Nada, agora, pode separá-los do amor de Deus, que está em Cristo Jesus, nosso
Senhor (Rm.8.35-39). Porém, isso não significa que os eleitos nunca mais
pecarão, porque isso certamente irá acontecer (I Jo.1.8-10). Mas como eles
foram regenerados, seu prazer agora não é mais o pecado, mas a santidade (I
Jo.3:6-10). Uma pessoa que viva em pecado e alegue ter sido salva deve ter sua
salvação seriamente questionada. Um cristão pode até cometer um pecado
terrível, porém, esse pecado certamente requererá uma disciplina da parte de
Deus, não com o objetivo de fazê-lo pagar pelo seu pecado, que ja foi pago na
cruz por Cristo, mas com a finalidade de aperfeiçoá-lo, para que seja
participante da santidade de Deus (Hb.12.5-13). Davi foi um exemplo dessa
disciplina de Deus, no caso de Bate-Seba (II Sm.11 e 12).
Em quinto lugar, creio como reformado que o "fim principal
do homem é glorificar a Deus e gozá-lo para sempre", como diz o Breve
Catecismo de Westminster. Logo, um reformado
tenta viver uma vida que glorifique a Deus em todos os aspectos, e entende que
Deus é adorado e glorificado em todas as áreas de sua vida: no trabalho, na
família, na sociedade, no lazer, na igreja, etc. "Quer comais, quer
bebais, ou façais qualquer outra coisa, fazei tudo para a glória de Deus"
(I Co.10.31), como diz o apóstolo Paulo. A busca da glória de Deus e a adoração
cheia de amor que brota do coração de um cristão reformado é a aplicação
prática e conseqüência da doutrina da soberania de Deus. Pode-se perceber isso
no próprio Paulo que, depois de discorrer sobre o assunto da soberania de Deus
dos capítulos 9 a 11 de Romanos, encerra o assunto com adoração: "Ó
profundidade das riquezas, tanto da sabedoria como do conhecimento de Deus!
Quão insondáveis são os seus juízos, e quão inescrutáveis os seus caminhos!

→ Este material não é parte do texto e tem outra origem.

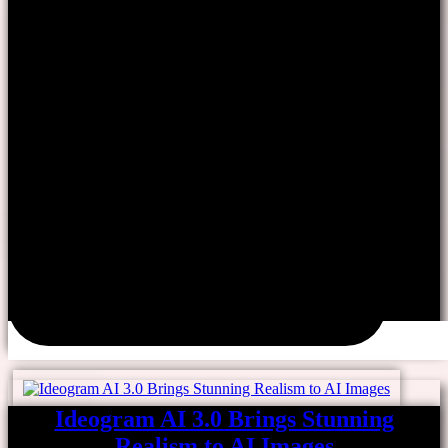
Ideogram AI 3.0 Brings Stunning
Realism to AI Images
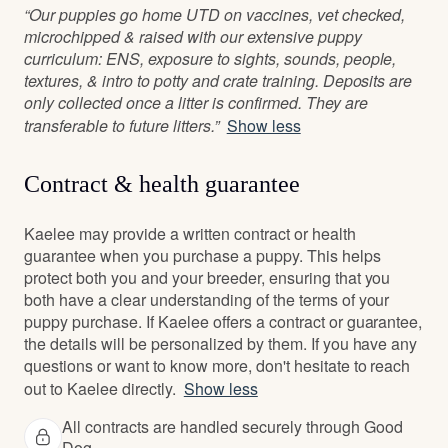
“Our puppies go home UTD on vaccines, vet checked,
microchipped & raised with our extensive puppy
curriculum: ENS, exposure to sights, sounds, people,
textures, & intro to potty and crate training. Deposits are
only collected once a litter is confirmed. They are
transferable to future litters.”
Show less
Contract & health guarantee
Kaelee may provide a written contract or health
guarantee when you purchase a puppy. This helps
protect both you and your breeder, ensuring that you
both have a clear understanding of the terms of your
puppy purchase. If Kaelee offers a contract or guarantee,
the details will be personalized by them. If you have any
questions or want to know more, don't hesitate to reach
out to Kaelee directly.
Show less
All contracts are handled securely through Good
Dog.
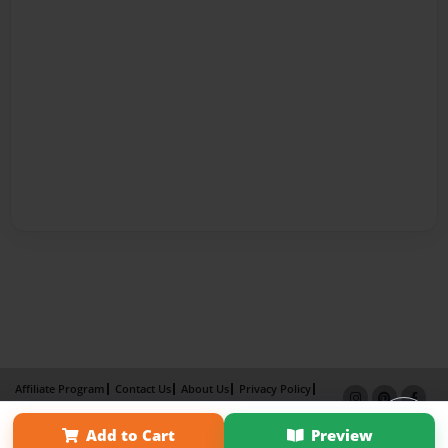
Affiliate Program
Contact Us
About Us
Privacy Policy
Term of Use
Why Bookemon
Add to Cart
Preview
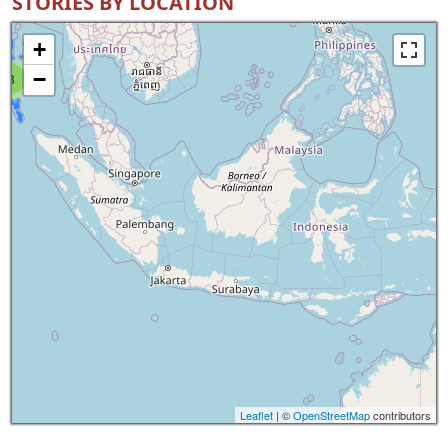
STORIES BY LOCATION
+
−
8
Leaflet
| ©
OpenStreetMap
contributors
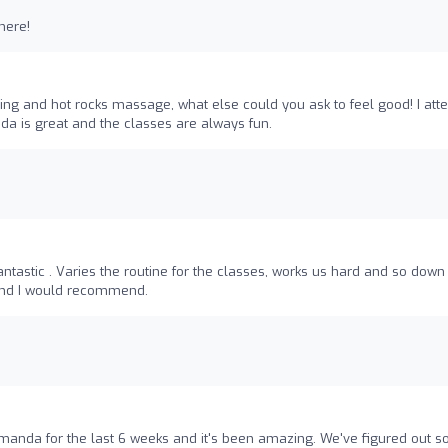
here!
ing and hot rocks massage, what else could you ask to feel good! I att
da is great and the classes are always fun.
tastic . Varies the routine for the classes, works us hard and so down
 and I would recommend.
Amanda for the last 6 weeks and it's been amazing. We've figured out 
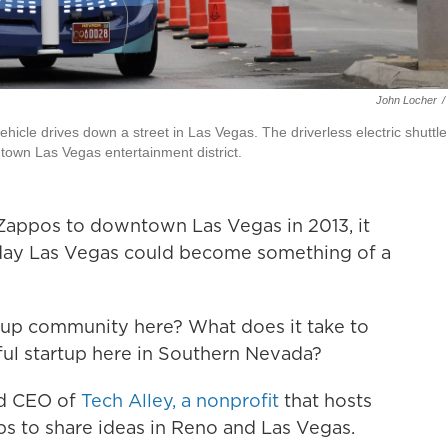
John Locher
/
icle drives down a street in Las Vegas. The driverless electric shuttle
town Las Vegas entertainment district.
appos to downtown Las Vegas in 2013, it
ay Las Vegas could become something of a
tartup community here? What does it take to
ful startup here in Southern Nevada?
nd CEO of
Tech Alley, a nonprofit
that hosts
ps to share ideas in Reno and Las Vegas.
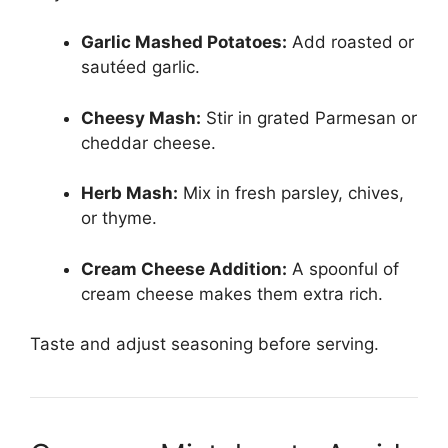
Garlic Mashed Potatoes:
Add roasted or
sautéed garlic.
Cheesy Mash:
Stir in grated Parmesan or
cheddar cheese.
Herb Mash:
Mix in fresh parsley, chives,
or thyme.
Cream Cheese Addition:
A spoonful of
cream cheese makes them extra rich.
Taste and adjust seasoning before serving.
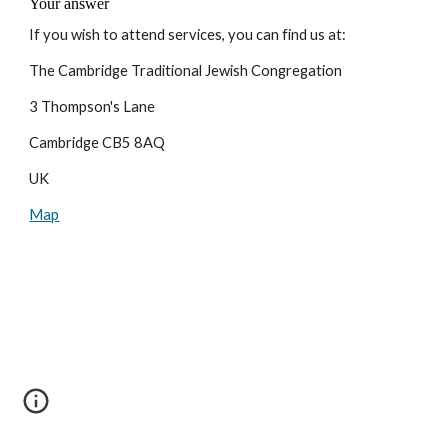
If you wish to attend services, you can find us at:
The Cambridge Traditional Jewish Congregation
3 Thompson's Lane
Cambridge CB5 8AQ
UK
Map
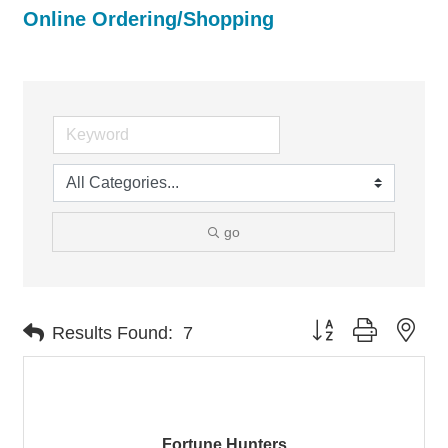
Online Ordering/Shopping
go
Button group with nes
Results Found:
7
Fortune Hunters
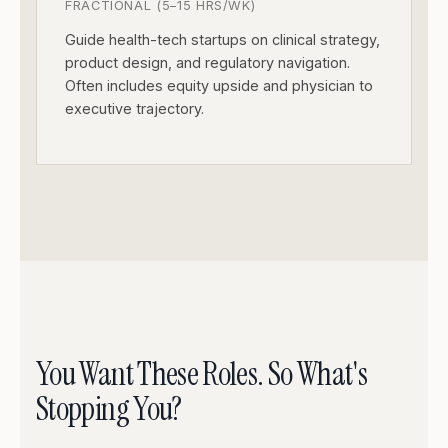
FRACTIONAL (5–15 HRS/WK)
Guide health-tech startups on clinical strategy,
product design, and regulatory navigation.
Often includes equity upside and physician to
executive trajectory.
You Want These Roles. So What's
Stopping You?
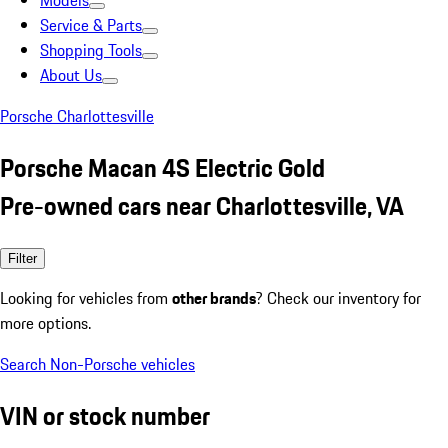
Models
Service & Parts
Shopping Tools
About Us
Porsche Charlottesville
Porsche Macan 4S Electric Gold
Pre-owned cars near Charlottesville, VA
Filter
Looking for vehicles from
other brands
? Check our inventory for
more options.
Search Non-Porsche vehicles
VIN or stock number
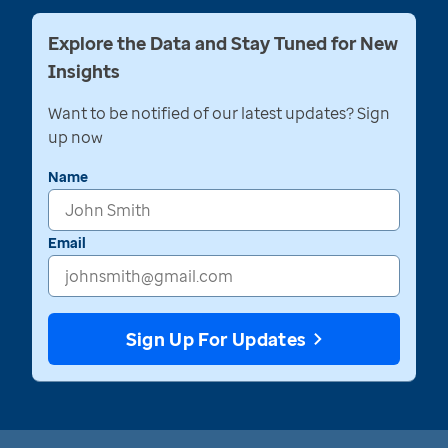
Explore the Data and Stay Tuned for New
Insights
Want to be notified of our latest updates? Sign
up now
Name
Email
Sign Up For Updates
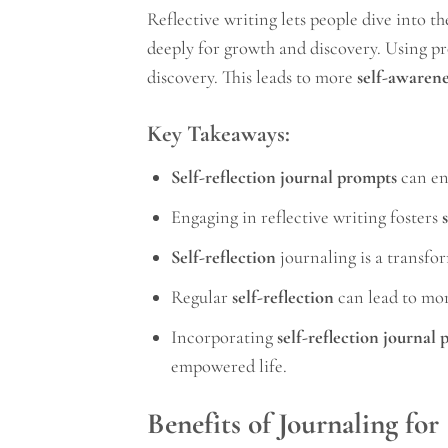
Reflective writing lets people dive into the
deeply for growth and discovery. Using p
discovery. This leads to more
self-awarene
Key Takeaways:
Self-reflection journal prompts
can e
Engaging in reflective writing fosters
Self-reflection
journaling is a transfor
Regular
self-reflection
can lead to mor
Incorporating
self-reflection journal
empowered life.
Benefits of Journaling for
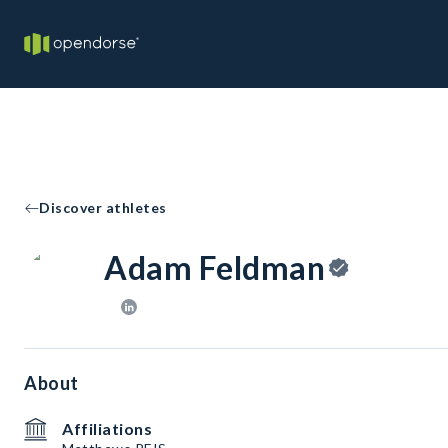
Discover athletes
Adam Feldman
About
Affiliations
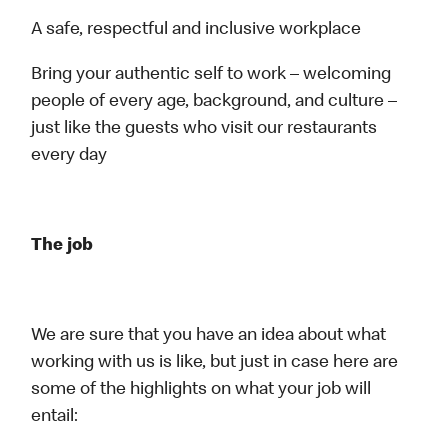
A safe, respectful and inclusive workplace
Bring your authentic self to work – welcoming
people of every age, background, and culture –
just like the guests who visit our restaurants
every day
The job
We are sure that you have an idea about what
working with us is like, but just in case here are
some of the highlights on what your job will
entail:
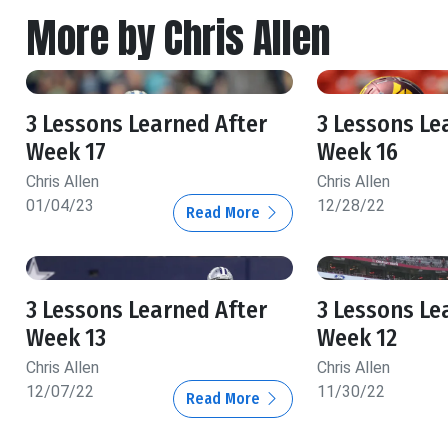
More by Chris Allen
3 Lessons Learned After
3 Lessons Le
Week 17
Week 16
Chris Allen
Chris Allen
01/04/23
12/28/22
Read More
3 Lessons Learned After
3 Lessons Le
Week 13
Week 12
Chris Allen
Chris Allen
12/07/22
11/30/22
Read More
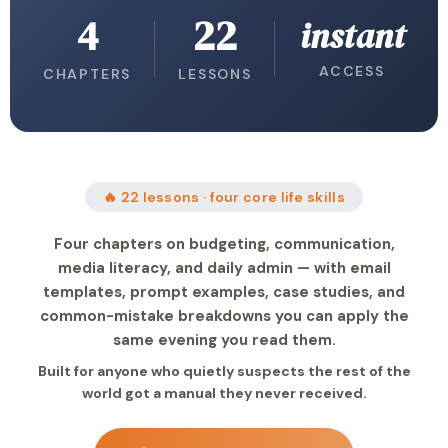
4
22
instant
ACCESS
CHAPTERS
LESSONS
🔥 22 lessons · four core life skills
Four chapters on budgeting, communication,
media literacy, and daily admin — with email
templates, prompt examples, case studies, and
common-mistake breakdowns you can apply the
same evening you read them.
Built for anyone who quietly suspects the rest of the
world got a manual they never received.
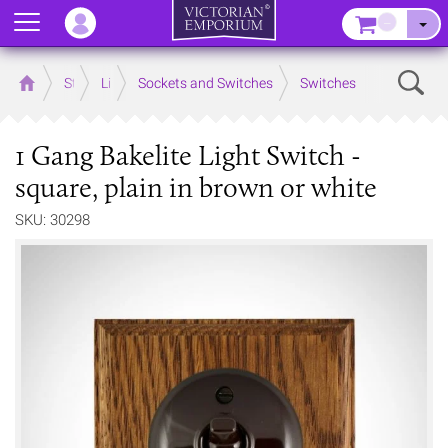
Menu
–
Sear
Home
Store
Lighting
Sockets and Switches
Switches
1 Gang Bakelite Light Switch -
square, plain in brown or white
SKU: 30298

Quem, pois, conheceu a mente do Senhor? Ou quem foi o seu conselheiro? Ou quem
deu primeiro a ele, para que lhe venha a ser restituído? Porque dele, por meio
dele, e para ele são todas as coisas. A ele, pois, a glória eternamente.
Amém." (Rm.11.33-36).
Este é
um pequeno resumo do que eu creio como reformado. Digo com segurança e
convicção que essa é a doutrina original dos evangélicos, mas que,
infelizmente, foi abandonada com o tempo. Tenho buscado um retorno ao evangelho
bíblico conforme ensinado pelos reformadores, nossos pais na fé, e creio que
esse é o único caminho para um verdadeiro avivamento na igreja evangélica
moderna. O segredo do avivamento não é inovar, mas olhar para o passado e
restaurar o que se perdeu: "Ponde-vos nos caminhos, e vede, e perguntai
pelas veredas antigas, qual é o bom caminho, e andai por ele; e achareis
descanso para as vossas almas." (Jr.6.16).
Minha
sincera oração é que Deus utilize este artigo para abrir os olhos de muitos
irmãos em Cristo às verdades esquecidas da Palavra de Deus, e que assim,
despertos para o evangelho eterno, possam ter seus corações em chamas por essas
mesmas verdades que custaram o sangue de nossos pais!